Karen Healy, President of the Australian Association of Social Workers agrees. In an interview with the Australian, she branded the proposal "concerning" and that "It could lead to women not disclosing they are using drugs to medical practitioners…It may actually reduce the capacity of medical professionals to monitor these children."
So, not only would this recommendation actually not prevent the risky behavior, it could potentially not only drive it underground but also scare women away from support.
So, who will think of the babies, you ask? Who will protect them from their mothers? There is no doubt there are at risk pregnancies – but they are not widespread and policing and punishment won’t help. Only rational programs and support will. There is no doubt this is a complex area but if we don’t learn from the horrors of past generations, we will never solve problems for the future.
Consider also the implications of who would be under review should this recommendation become enacted. Will it be across all classes? Or will only women from lower-socio economic backgrounds be targeted?
As stereotypes and our national sport of bogan-bashing goes, poorer people are often depicted as drinking more than any other class in Australia. This is a particularly curious stereotype given statistical analysis shows that personal income rises, so too does alcohol consumption across both genders. (Drinking Patterns in Australia 2001-2007, Australian Institute Health and Welfare). One can’t shake the feeling these desired powers would be used almost exclusively against lower socio-economic brackets.
The more troubling aspect of this recommendation is disturbing matter of race that underpins it all. As part of the Inquiry’s aims, the Commissioner has called for recommendations to “reduce the over-representation of Aboriginal and Torres Strait Islander children in the child protection system”.
So, is it a logical conclusion that the Queensland Police Union would apply these requested powers over the same over-represented community? That the focus of this would be of pregnant women of Aboriginal and Torres Strait Islander heritage?
It is our indigenous communities who face the most intervention and there is no doubt there are challenges and problems for them, just as with many other Australians. But legislating against them (again) will not work, nor does the evidence show that it ever has worked.

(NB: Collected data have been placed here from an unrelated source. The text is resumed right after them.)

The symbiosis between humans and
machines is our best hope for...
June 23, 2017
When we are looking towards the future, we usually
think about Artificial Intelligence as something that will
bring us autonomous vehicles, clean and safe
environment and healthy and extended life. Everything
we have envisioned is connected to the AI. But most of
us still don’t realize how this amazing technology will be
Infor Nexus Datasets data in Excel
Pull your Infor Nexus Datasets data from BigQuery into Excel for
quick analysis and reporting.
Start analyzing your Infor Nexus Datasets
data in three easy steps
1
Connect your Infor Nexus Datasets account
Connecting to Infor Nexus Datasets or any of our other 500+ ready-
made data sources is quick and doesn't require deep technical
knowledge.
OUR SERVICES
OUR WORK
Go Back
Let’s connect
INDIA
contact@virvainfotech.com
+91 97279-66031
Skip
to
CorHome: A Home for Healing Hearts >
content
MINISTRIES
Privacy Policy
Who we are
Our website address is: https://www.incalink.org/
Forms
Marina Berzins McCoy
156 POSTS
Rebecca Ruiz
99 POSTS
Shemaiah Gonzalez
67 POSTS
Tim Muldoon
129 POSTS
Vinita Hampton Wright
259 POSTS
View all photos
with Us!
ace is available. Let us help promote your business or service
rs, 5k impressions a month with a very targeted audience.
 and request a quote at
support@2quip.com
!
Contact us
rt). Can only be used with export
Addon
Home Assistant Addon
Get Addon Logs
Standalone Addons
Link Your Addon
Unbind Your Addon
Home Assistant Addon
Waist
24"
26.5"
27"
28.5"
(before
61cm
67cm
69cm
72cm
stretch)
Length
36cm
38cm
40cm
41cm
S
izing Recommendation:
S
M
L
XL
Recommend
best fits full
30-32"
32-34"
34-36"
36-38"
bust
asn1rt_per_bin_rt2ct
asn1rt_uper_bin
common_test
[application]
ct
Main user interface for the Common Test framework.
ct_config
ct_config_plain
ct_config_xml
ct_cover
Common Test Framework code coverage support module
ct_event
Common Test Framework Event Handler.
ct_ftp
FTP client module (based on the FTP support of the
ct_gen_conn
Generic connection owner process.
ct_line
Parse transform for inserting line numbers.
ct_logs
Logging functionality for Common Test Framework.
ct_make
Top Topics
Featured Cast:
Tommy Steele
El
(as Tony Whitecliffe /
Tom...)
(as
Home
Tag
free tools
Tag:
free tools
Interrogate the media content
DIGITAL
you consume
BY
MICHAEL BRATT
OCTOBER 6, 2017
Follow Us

The report from Queensland’s Child Protection Inquiry is due in April, a month before National Sorry Day. People around the country will gather to remember the apology from five years ago. It is a time when we recall the horrors suffered by Australia’s indigenous population. A population who still suffer from reduced education, health, social and economic opportunities than other Australians. A population whose children were stolen from them in an effort to make them assimilate and disappear into Australia’s population. A population targeted by the Queensland Police Union and other groups who still want to curtail their liberty and take their children.
What is the point of saying sorry if we keep trying to make the same mistake?